Source data: Begin

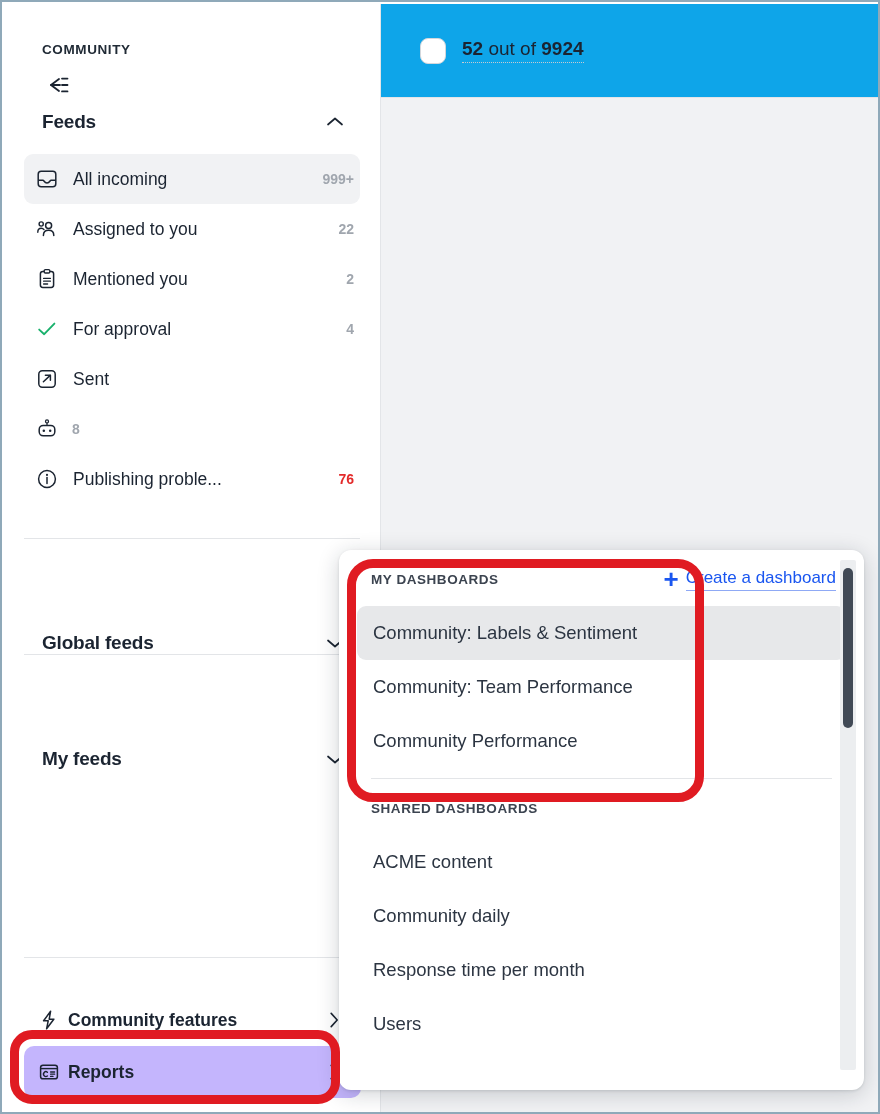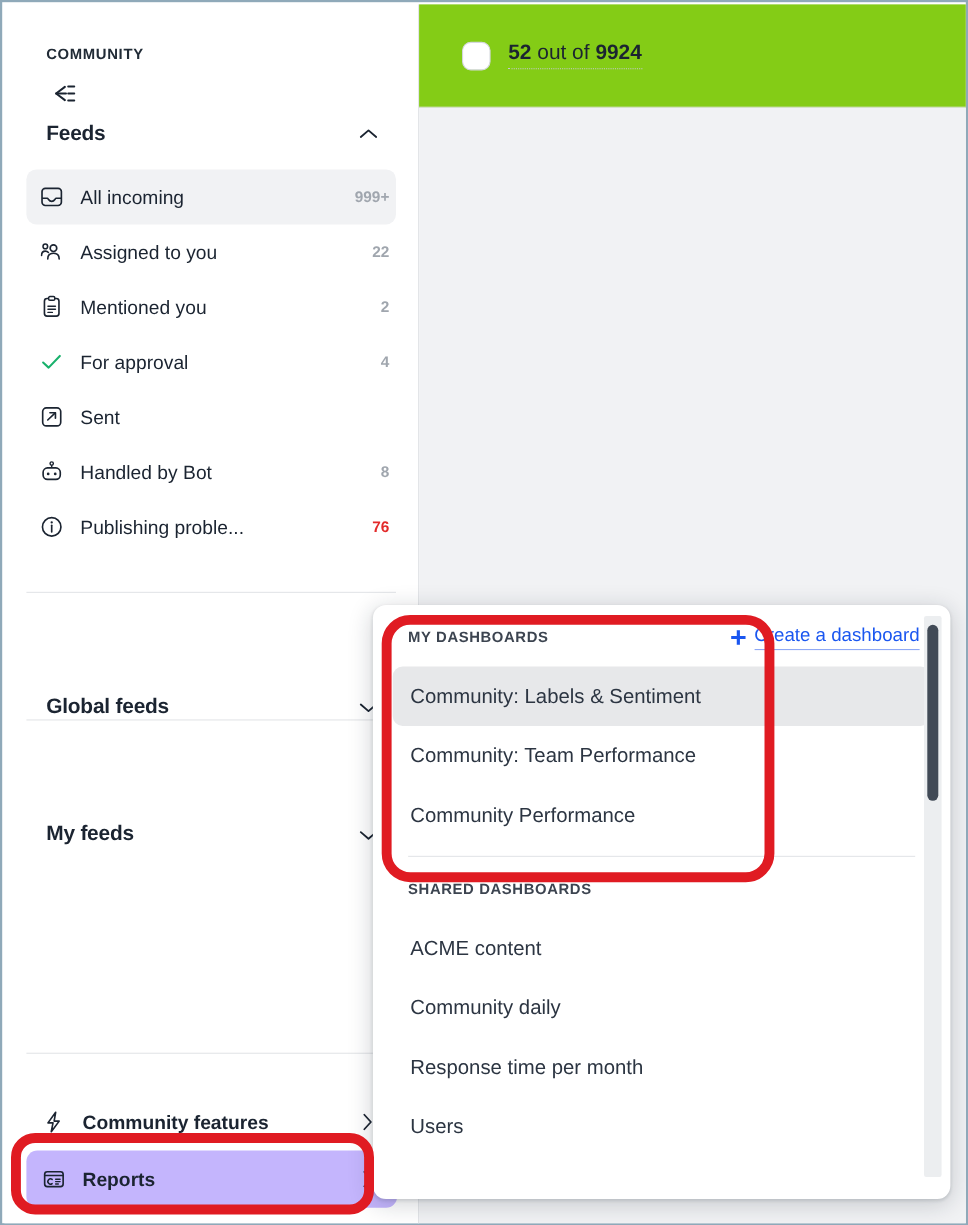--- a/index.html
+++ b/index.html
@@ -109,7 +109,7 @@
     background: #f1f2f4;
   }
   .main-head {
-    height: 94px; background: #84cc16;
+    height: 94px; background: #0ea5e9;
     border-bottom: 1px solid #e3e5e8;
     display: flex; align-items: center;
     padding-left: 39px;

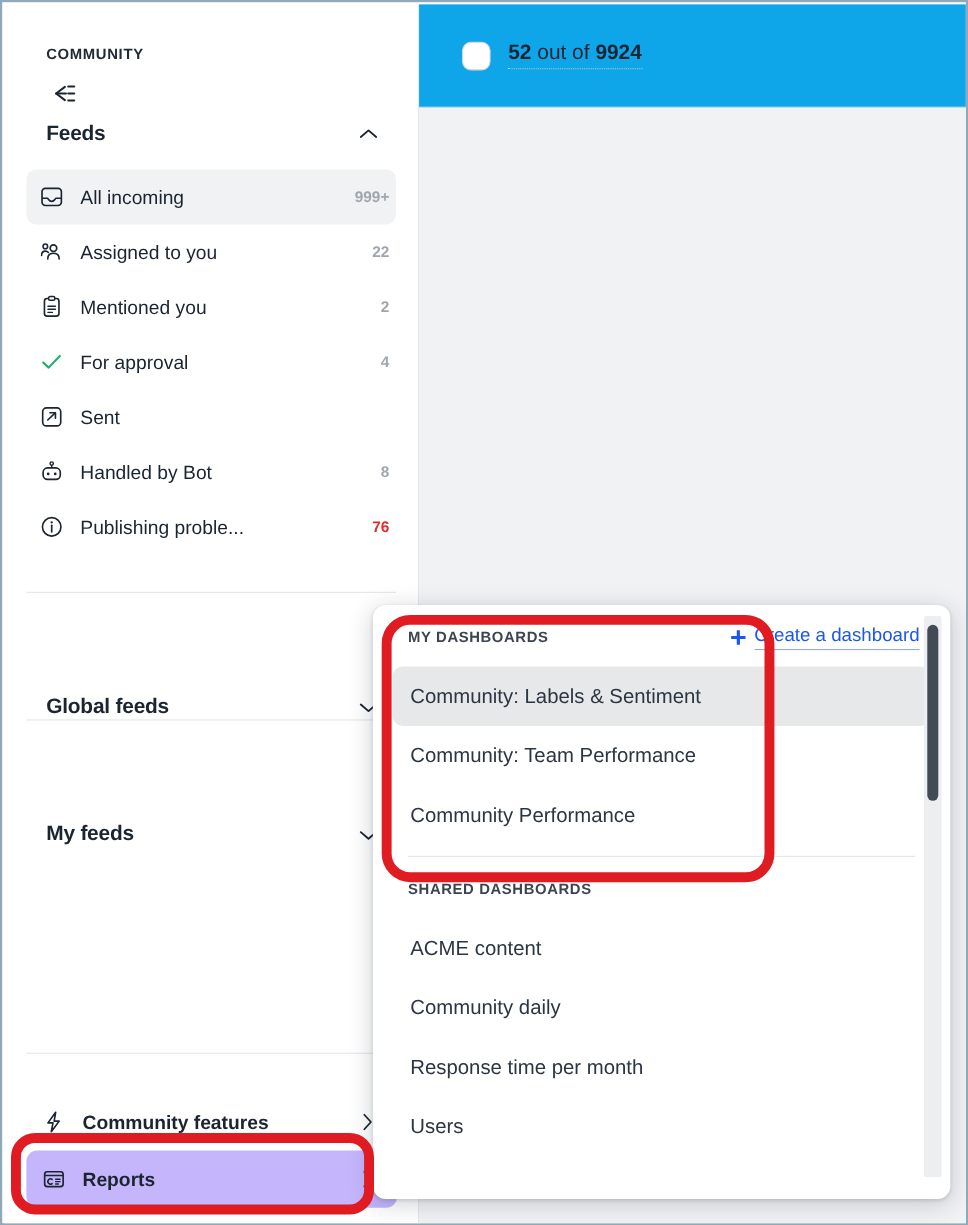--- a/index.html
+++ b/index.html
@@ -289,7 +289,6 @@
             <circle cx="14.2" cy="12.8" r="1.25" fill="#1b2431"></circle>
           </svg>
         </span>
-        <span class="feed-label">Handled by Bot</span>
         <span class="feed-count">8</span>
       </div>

Source data: End
Source data: Begin

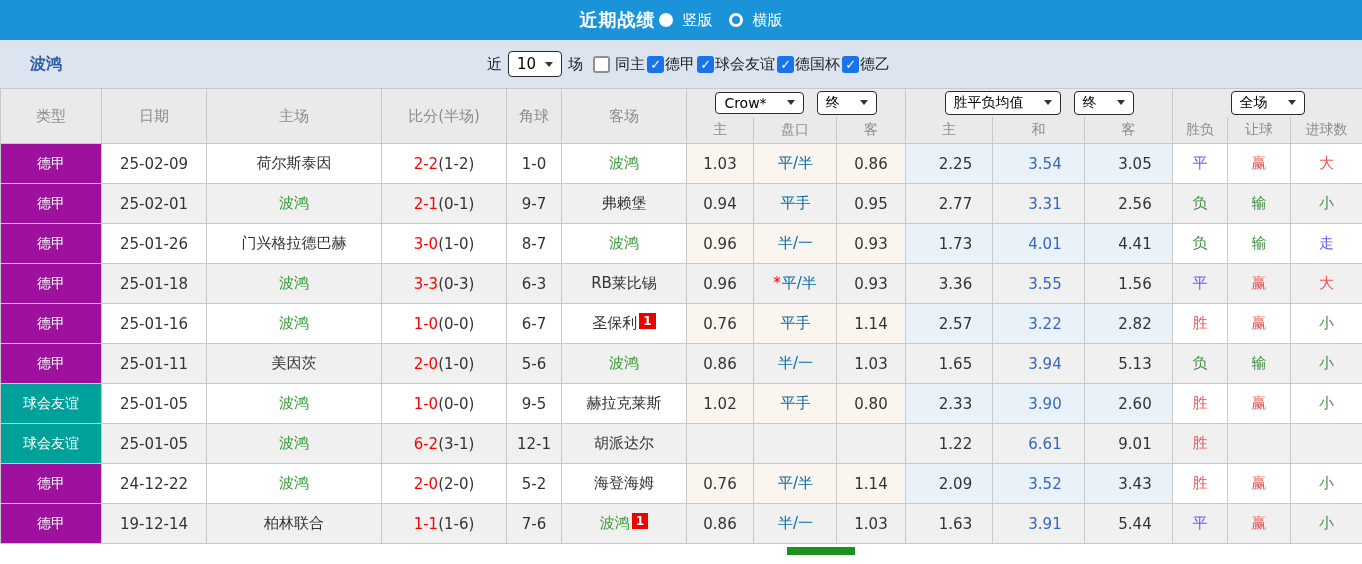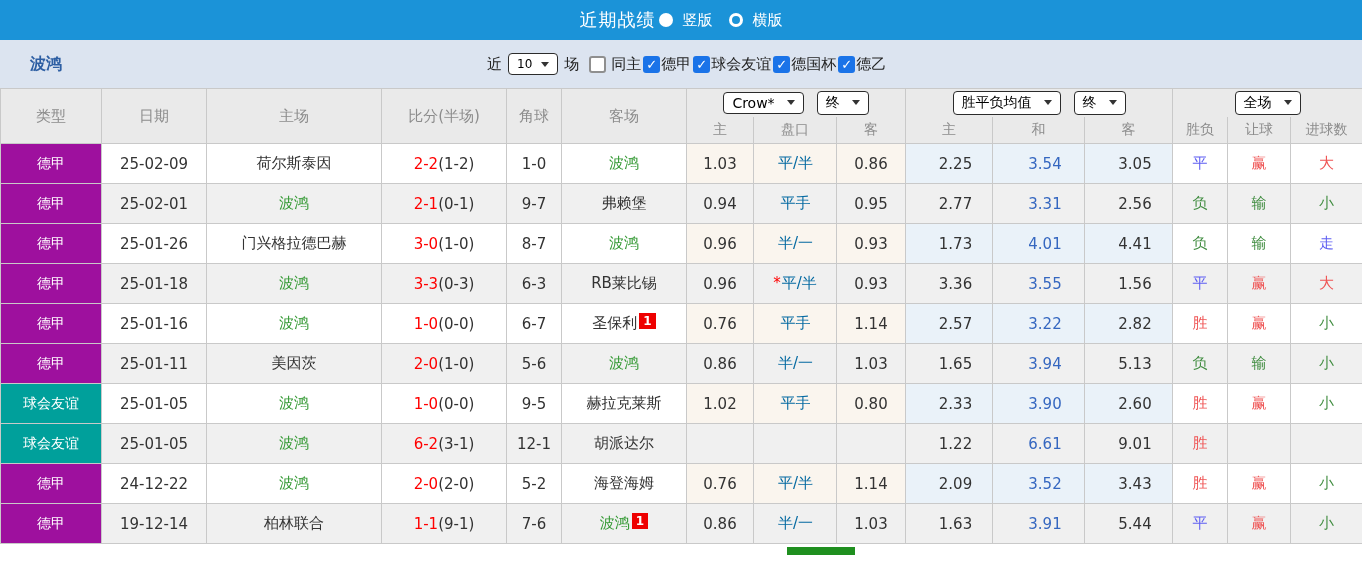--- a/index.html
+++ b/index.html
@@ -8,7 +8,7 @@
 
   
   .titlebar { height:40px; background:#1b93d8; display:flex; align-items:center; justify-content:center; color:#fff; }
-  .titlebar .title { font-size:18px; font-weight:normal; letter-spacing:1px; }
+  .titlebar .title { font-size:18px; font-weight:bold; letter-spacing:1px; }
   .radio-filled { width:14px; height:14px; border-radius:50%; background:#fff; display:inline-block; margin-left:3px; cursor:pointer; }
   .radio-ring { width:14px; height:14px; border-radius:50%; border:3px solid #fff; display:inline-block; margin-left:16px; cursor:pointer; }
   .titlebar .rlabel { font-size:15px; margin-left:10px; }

Source data: End

• **How to complete this task**:
Transcribe the records above exactly, beginning at the line that contains "font-size:18px; font-weight:bold; letter-spacing:1px;" and ending with the line that contains "height:14px; border-radius:50%; background:#fff;", both included, and nothing else.

• **Answer to this exercise**:
+  .titlebar .title { font-size:18px; font-weight:bold; letter-spacing:1px; }
   .radio-filled { width:14px; height:14px; border-radius:50%; background:#fff; display:inline-block; margin-left:3px; cursor:pointer; }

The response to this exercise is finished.